Despite the ubiquity of corporate involvement in the arts it rarely receives the attention it deserves. There remains an ingrained attitude that art and economics belong to different worlds and that they operate according to incompatible value systems. Wu argues convincingly that this attitude is based on an array of assumptions that became clearly untenable as, during the 1980s, public arts funding was systematically dismantled and replaced by a new regime of public/private initiatives. The joint ideological force of the Reagan and Thatcher administrations paved the way for further initiatives such as the renting out of museums for corporate hospitality, the shaping of taste through corporate art prizes, and the development of art collections as both vehicles for investment and as interior decoration for offices. A key part of this strategy was the relentless undermining and stripping away of any meaningful power from both the Arts Council of Great Britain and The National Endowment for the Arts in the US.

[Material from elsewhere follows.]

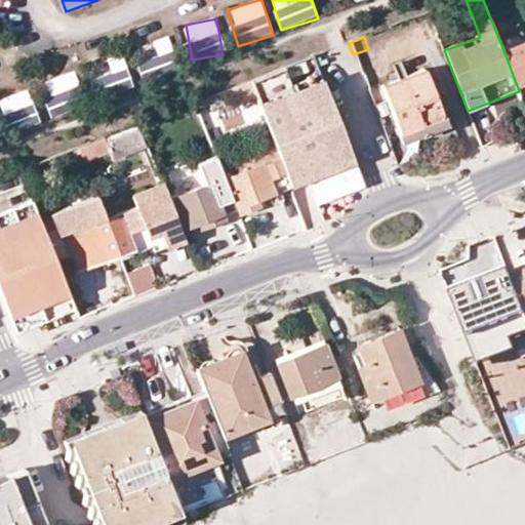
[(524,82),(524,42),(503,50),(517,85),(524,82)]
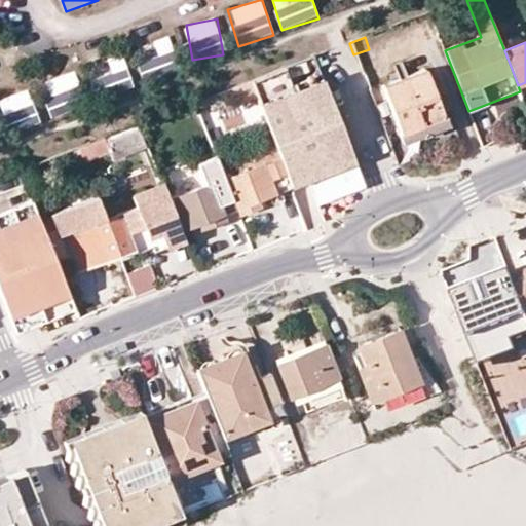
[(108,60),(116,88),(132,84),(123,54),(108,60)]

The most revelatory aspect of Wu’s book is its explanation of the importance of accounting or, more topically, the concept of ‘creative accounting’. Much corporate largesse is aided by advantageous tax breaks that are in essence a form of indirect public subsidy, but one that benefits only a tiny proportion of society. As long as art remains a unique source of cultural capital, corporations will turn to it for help in legitimising their profit-driven business goals. Through all this the public sector, and just as importantly the artists they service, have remained conspicuously ineffective in their opposition. Wu was outrageously stonewalled as she attempted to unravel the occult assemblies that constitute the trustee system and that controls so many of the UK’s so-called public institutions. The book’s only weakness is a concentration on an eighties and early-nineties model of corporate sponsorship with little comment on art’s role in the cultural industries as a whole. There is also little comment on how artists have played a part in these developments and no mention of the many intermediary professionals that have emerged to service the sector. These criticisms aside, Privatising Culture provides an excellent primer on the corporate exploitation of public culture in the past two decades.

Chin-tao Wu // Privatising Culture: Corporate Art Intervention Since the 1980s // Verso // 2002 // ISBN 1859846130 // £20.